Soft robot grippers like this one aren’t new. Over the past decade, the field has boomed, with engineers looking to take advantage of soft machines. A natural use case is logistics: picking up items from warehouses and factories. Although much of this work has been automated, companies like Amazon continue to employ humans to handle individual items, packing them in bags and boxes.

This is because traditional robot grippers made of metal and hard plastics struggle with delicate items and irregular shapes. The old cliche of a runaway killer robot chanting “smash, destroy” is not far off here. Your average robot in a factory today couldn’t undo your purchases without turning eggs into omelets and oranges into orange juice.



The clamp was tested on a wide variety of objects, including fruits, vegetables, bottles, and cans.Photo: MIT CSAIL

Soft robot grippers seem like the best solution to this problem, and recent years have seen an explosion of such technology. Labs like CSAIL, as well as commercial companies like RightHand Robotics, have gotten in on the action, developing everything from inflatable robot hands to beanbag-shaped grippers to octopus tentacle-shaped modules.

Rus says his new caliper is a better solution than any previous design. Its tulip shape means that it can approach objects from a number of angles, unlike a gripper that is shaped like hands, which generally have to come towards an object from the side. Due to his origami skeleton, which Rus and his team debuted in 2017, he has strength and flexibility.
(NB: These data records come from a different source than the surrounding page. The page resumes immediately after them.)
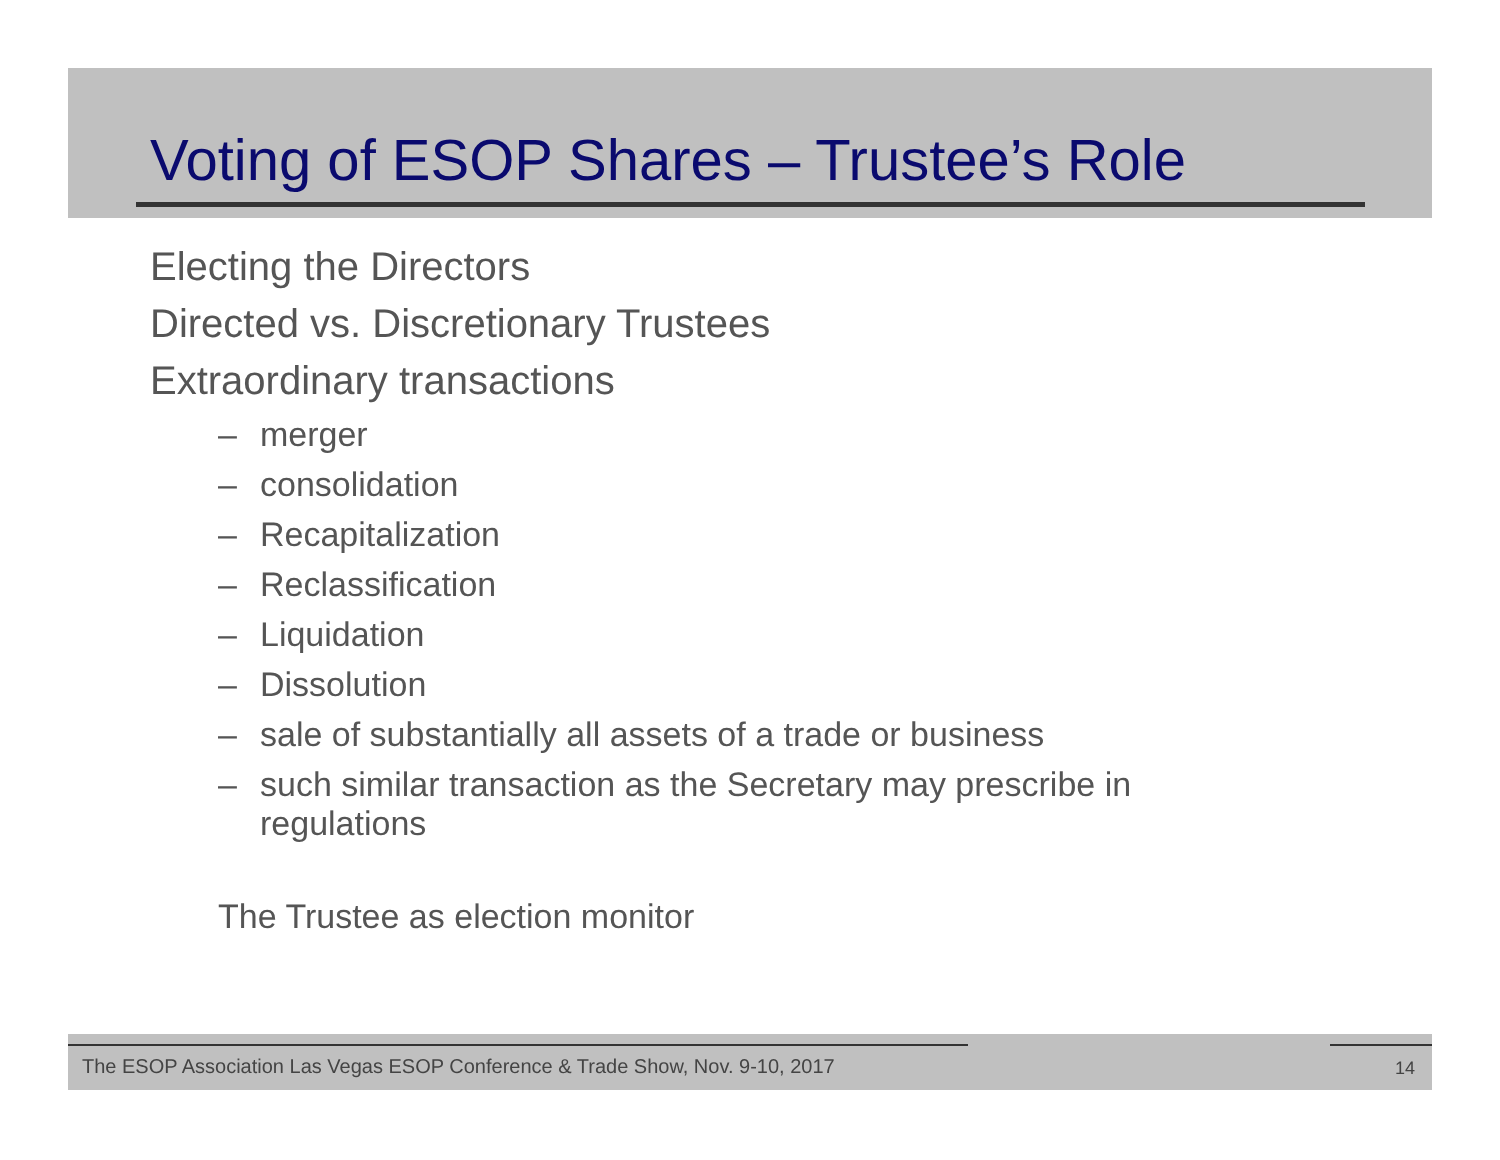Voting of ESOP Shares – Trustee’s Role
Electing the Directors
Directed vs. Discretionary Trustees
Extraordinary transactions
– merger
– consolidation
– Recapitalization
– Reclassification
– Liquidation
– Dissolution
– sale of substantially all assets of a trade or business
– such similar transaction as the Secretary may prescribe in
regulations
The Trustee as election monitor
The ESOP Association Las Vegas ESOP Conference & Trade Show, Nov. 9-10, 2017
14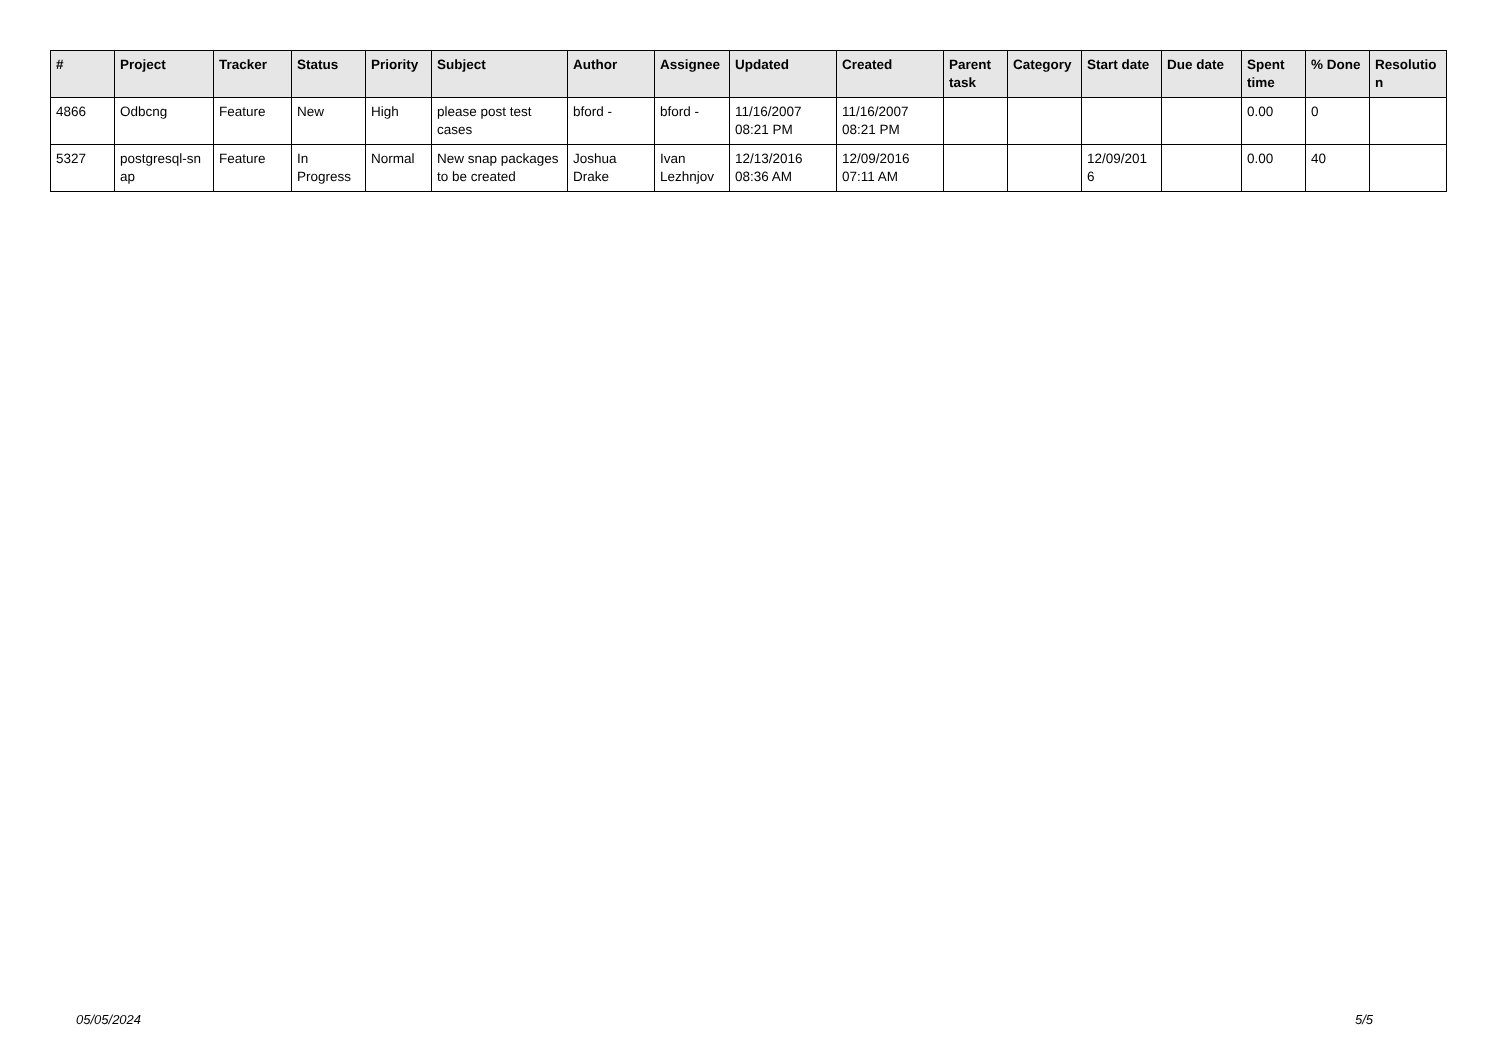| # | Project | Tracker | Status | Priority | Subject | Author | Assignee | Updated | Created | Parent task | Category | Start date | Due date | Spent time | % Done | Resolutio n |
| --- | --- | --- | --- | --- | --- | --- | --- | --- | --- | --- | --- | --- | --- | --- | --- | --- |
| 4866 | Odbcng | Feature | New | High | please post test cases | bford - | bford - | 11/16/2007 08:21 PM | 11/16/2007 08:21 PM | | | | | 0.00 | 0 | |
| 5327 | postgresql-sn ap | Feature | In Progress | Normal | New snap packages to be created | Joshua Drake | Ivan Lezhnjov | 12/13/2016 08:36 AM | 12/09/2016 07:11 AM | | | 12/09/201 6 | | 0.00 | 40 | |
05/05/2024 5/5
“This is the first … to create a robot hand that can do such useful work.”

As for why such devices have yet to be adopted, Rus says it’s because commercial solutions have yet to catch up with “innovations coming out of the lab.” Another reason could be institutional inertia. Once companies have invested in expensive equipment, replacing it is not an easy decision, especially if upgrading your hardware may mean reorganizing your entire production line.

There is no question that the field of soft robotics continues to generate strange and potentially useful creations. And if Rus and his colleagues have their way, it won’t be long until our mental image of what appears to be a robot changes forever. “This is the first, to our knowledge, to create a robot hand that can do such useful work,” says Rus.